American Businessman Who Ran Houston-Based Subsidiary of Chinese Company Sentenced to Prison for Theft of Trade Secrets
WASHINGTON – The head of a Houston-based company that was the subsidiary of a Chinese company that developed stolen trade secrets was sentenced Monday to sixteen months in prison and ordered to forfeit $342,424.96 by U.S. District Judge Christopher R. Cooper of the District of Columbia.
Shan Shi, 55, of Houston, Texas, had previously been found guilty by a jury on July 29, 2019, of Conspiracy to Steal Trade Secrets. Evidence presented during a three-week trial established that Shi had entered into an agreement with Taizhou CBM Future New Material Science and Technology Co. Ltd (CBMF) to develop the manufacture of syntactic foam, which is a buoyancy material that aids in offshore oil and gas drilling. The defendant specifically pledged to build “China’s first deep[-]sea drilling buoyance [sic] material production line” by moving to “digest/absorb” the relevant, critical U.S. technology. The defendant then set up a U.S.-based corporation, CBM International, Inc., (CBMI) and hired ex-employees of a victim company that manufactured syntactic foam, located in Houston, Texas. These employees had access to trade secrets developed by the victim company, and the defendant was aware that they had signed agreements with the victim company not to disclose proprietary information. The former employees of the victim company then transferred proprietary information to CBMI and the defendant, who used the information to create a syntactic foam manufacturing process in China.
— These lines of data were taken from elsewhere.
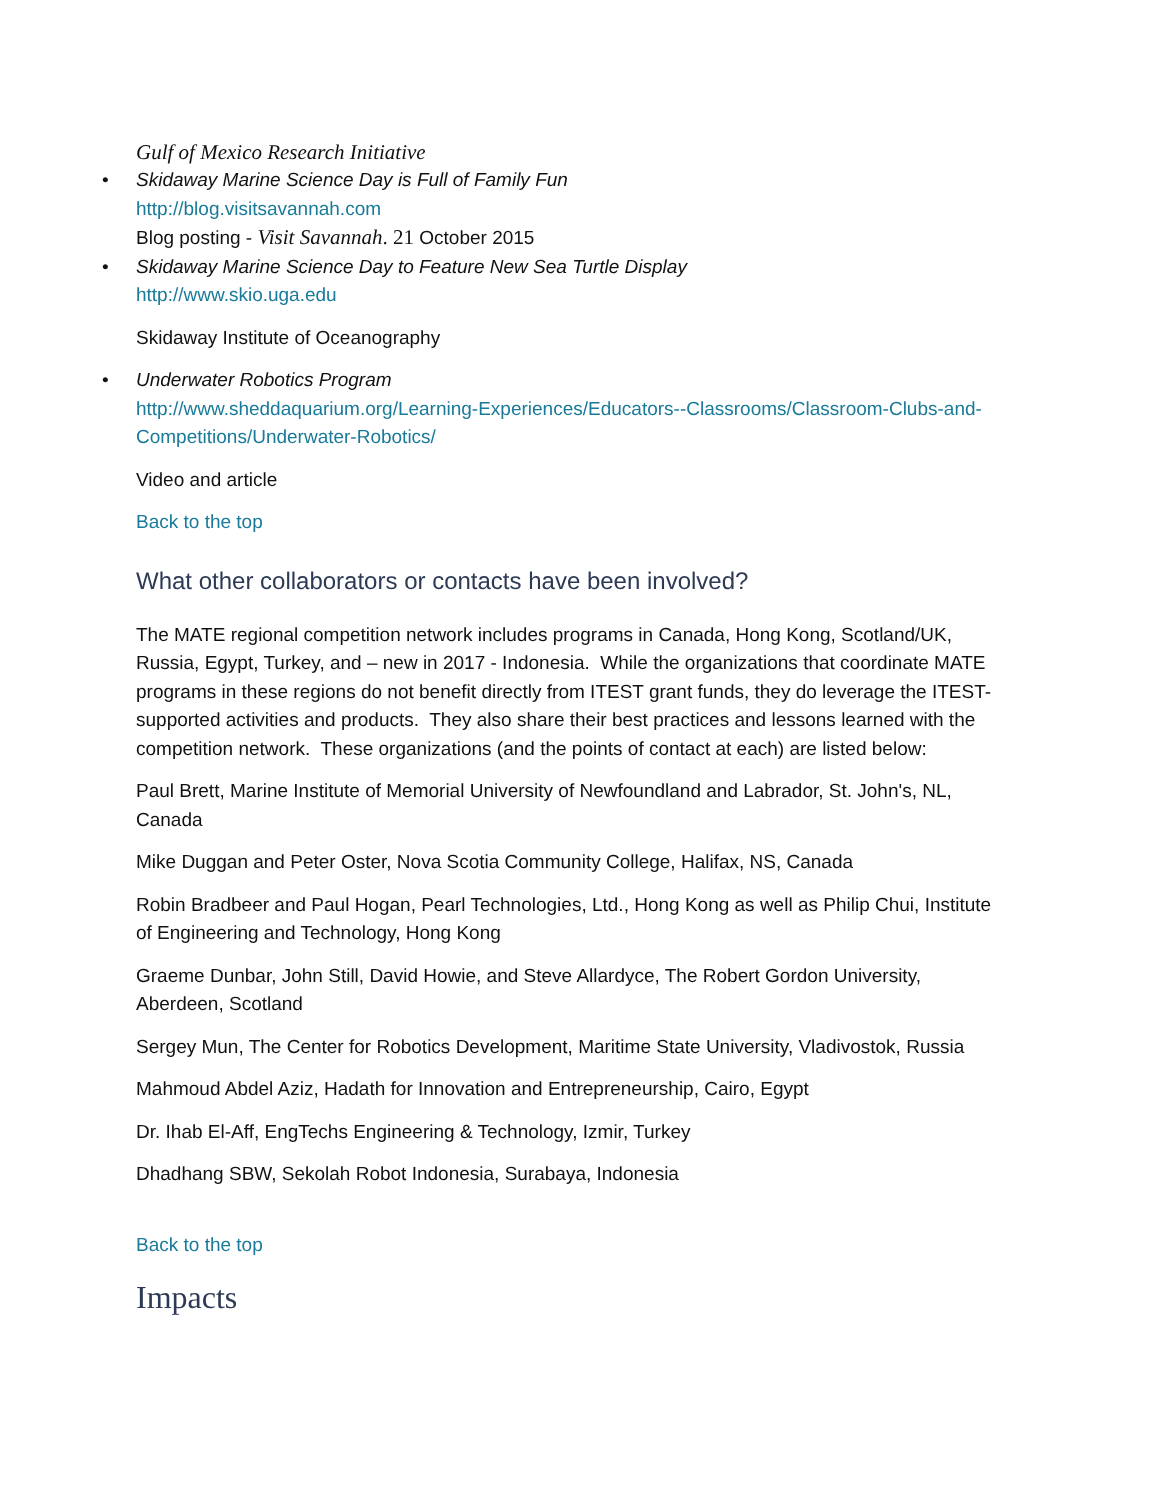Gulf of Mexico Research Initiative
• Skidaway Marine Science Day is Full of Family Fun
http://blog.visitsavannah.com
Blog posting - Visit Savannah. 21 October 2015
• Skidaway Marine Science Day to Feature New Sea Turtle Display
http://www.skio.uga.edu
Skidaway Institute of Oceanography
• Underwater Robotics Program
http://www.sheddaquarium.org/Learning-Experiences/Educators--Classrooms/Classroom-Clubs-and-Competitions/Underwater-Robotics/
Video and article
Back to the top
What other collaborators or contacts have been involved?
The MATE regional competition network includes programs in Canada, Hong Kong, Scotland/UK, Russia, Egypt, Turkey, and – new in 2017 - Indonesia. While the organizations that coordinate MATE programs in these regions do not benefit directly from ITEST grant funds, they do leverage the ITEST-supported activities and products. They also share their best practices and lessons learned with the competition network. These organizations (and the points of contact at each) are listed below:
Paul Brett, Marine Institute of Memorial University of Newfoundland and Labrador, St. John's, NL, Canada
Mike Duggan and Peter Oster, Nova Scotia Community College, Halifax, NS, Canada
Robin Bradbeer and Paul Hogan, Pearl Technologies, Ltd., Hong Kong as well as Philip Chui, Institute of Engineering and Technology, Hong Kong
Graeme Dunbar, John Still, David Howie, and Steve Allardyce, The Robert Gordon University, Aberdeen, Scotland
Sergey Mun, The Center for Robotics Development, Maritime State University, Vladivostok, Russia
Mahmoud Abdel Aziz, Hadath for Innovation and Entrepreneurship, Cairo, Egypt
Dr. Ihab El-Aff, EngTechs Engineering & Technology, Izmir, Turkey
Dhadhang SBW, Sekolah Robot Indonesia, Surabaya, Indonesia
Back to the top
Impacts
The government also entered into evidence that the defendant intended to benefit the People’s Republic of China (PRC) by developing the technology, and that after the technology was stolen, the defendant attempted to sell syntactic foam based on the stolen proprietary information to the China National Offshore Oil Corporation (CNOOC) and the People’s Liberation Army (PLA) of the PRC. The defendant was arrested along with five other individuals in the United States after he and CBMI attempted to market related-technology in the District of Columbia. An additional Chinese national living in China, Hui Huang, was also charged. Shi, defendant Gang Liu, CBMI, and CBMF were subsequently charged in a superseding indictment with Conspiracy to Commit Economic Espionage, in violation of 18 U.S.C. § 1831. Shi and CBMI and CBMF were additionally charged in the superseding indictment with Conspiracy to Commit Money Laundering, in violation of 18 U.S.C. § 1956(h). The jury found the defendant guilty of Conspiracy to Steal Trade Secrets, and acquitted on the remaining counts. The trial was solely of defendant Shi.
“Yesterday’s sentencing underscores our determination to prosecute those who would steal trade secrets from American businesses and further misuse them for their own research and development,” said U.S. Attorney Timothy J. Shea for the District of Columbia. “The Court made clear that the defendant knew or intended that the offense would benefit the People’s Republic of China. To those who would steal proprietary information from U.S. companies and provide it to a foreign government, our message is that you will be prosecuted to the fullest extent of the law.”
This case was investigated by the Houston Field Office of the Federal Bureau of Investigation, the Bureau of Industry and Security (BIS) Office of Export Enforcement of the U.S. Department of Commerce, and the Internal Revenue Service-Criminal Investigation (IRS-CI).
The case was prosecuted by Assistant U.S. Attorneys Jeff Pearlman, Luke Jones, Zia Faruqui, and former Special Assistant United States Attorney W. Joss Nichols of the District of Columbia; Senior Counsel Matthew R. Walczewski of the Computer Crime and Intellectual Property Section of the Criminal Division of the Department of Justice; and Trial Attorney David Recker of the National Security Division’s Counterintelligence and Export Control Section of the Department of Justice.